** Extract to read **
= = = = = = =

In Python, you can use regex to truncate the string like here:

import re
r = re.match("(.{0,5})", "12312312321")
print r.groups()[0]
# 12312
 
r = re.match("(.{0,5})", "abcdadfasfsddf")
print r.groups()[0]
# abcda

In Go, you can do this:

package main
 
import (
	"fmt"
	"regexp"
)
 
func main() {
	re := regexp.MustCompile("(.{0,5})")
	fmt.Printf("%s\n", re.FindString("12312312321"))    // 12312
	fmt.Printf("%s\n", re.FindString("abcdadfasfsddf")) // abcda
}

↑ top




comma

Try this code:

package main

import (
	"fmt"
	"strconv"
	"strings"
)

func main() {
	var num1 int64 = 21391239213
	r1 := insertCommaInt64(num1)

	if r1 != "21,391,239,213" {
		fmt.Errorf("InsertCommaInt(num1) should return \"21,391,239,213\" : %#v", r1)
	}

	// var num2 float64 = 21391239213.5122123
	num2 := 21391239213.5122123
	r2 := insertCommaFloat64(num2)

	if r2 != "21,391,239,213.51221" {
		fmt.Errorf("InsertCommaFloat(num2) should return \"21,391,239,213.51221\": %#v", r2)
	}
}

// insertCommaInt64 inserts comma in every three digit.
// It returns the new version of input integer, in string format.
func insertCommaInt64(num int64) string {
	// func FormatUint(i uint64, base int) string
	str := strconv.FormatInt(num, 10)
	result := []string{}
	i := len(str) % 3
	if i == 0 {
		i = 3
	}
	for index, elem := range strings.Split(str, "") {
		if i == index {
			result = append(result, ",")
			i += 3
		}
		result = append(result, elem)
	}
	return strings.Join(result, "")
}

// insertCommaFloat64 inserts comma in every three digit in integer part.
// It returns the new version of input float number, in string format.
func insertCommaFloat64(num float64) string {
	// FormatFloat(num, 'f', 6, 64) with precision 6
	// for arbitrary precision, put -1
	str := strconv.FormatFloat(num, 'f', -1, 64)
	slice := strings.Split(str, ".")
	intpart := slice[0]
	floatpart := ""
	if len(slice) > 1 {
		floatpart = slice[1]
	}
	result := []string{}
	i := len(intpart) % 3
	if i == 0 {
		i = 3
	}
	for index, elem := range strings.Split(intpart, "") {
		if i == index {
			result = append(result, ",")
			i += 3
		}
		result = append(result, elem)
	}

	intpart = strings.Join(result, "")
	return intpart + "." + floatpart
}

↑ top




replace

Here's how to replace strings with regexp:

package main

import (
	"fmt"
	"regexp"
	"strings"
)

func main() {
	func() {
		str1 := "Hello 1231thi21s123 is 12G33o25!!!!"
		r1 := replaceNonAlpha(strings.ToLower(str1), " ")

= = = = = = =

** Data shown **
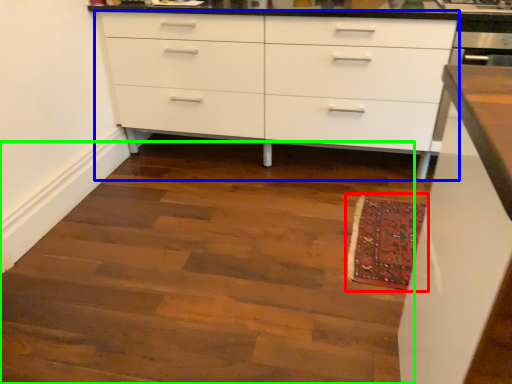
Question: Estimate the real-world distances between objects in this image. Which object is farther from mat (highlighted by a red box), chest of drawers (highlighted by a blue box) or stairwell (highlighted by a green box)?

= = = = = = =

** Things to do **
• a. List every distinct package name imported in the Go code of the Python and Go string-handling text.
• b. Carry the Python and Go string-handling text forward from its last line, `r1 := replaceNonAlpha(strings.ToLower(str1), " ")`.

** Outputs **
• a. fmt, regexp, strconv, strings

• b.
		if r1 != "hello     thi  s    is   g  o      " {
			fmt.Errorf("Expected \"hello     thi  s    is   g  o      \": %s", r1)
		}
		str2 := "Hello 1231thi21s123 is 12G33o25!!!!"
		r2 := replaceNonAlpha(strings.ToLower(str2), "")
		if r2 != "hello this is go" {
			fmt.Errorf("Expected \"hello this is go\": %s", r2)
		}
	}()

	func() {
		str1 := "It's me! Hello !@##%W@!#orl!@#!@#!@#d!"
		r1 := replaceNonAlnum(expand(strings.ToLower(str1)), " ")
		if r1 != "it is me  hello      w   orl         d " {
			fmt.Errorf("Expected \"it is me  hello      w   orl         d \": %s", r1)
		}
		str2 := "Hello !@##%W@!#orl!@#!@#!@#d!"
		r2 := replaceNonAlnum(expand(strings.ToLower(str2)), "")
		if r2 != "hello world" {
			fmt.Errorf("Expected \"hello world\": %s", r2)
		}
	}()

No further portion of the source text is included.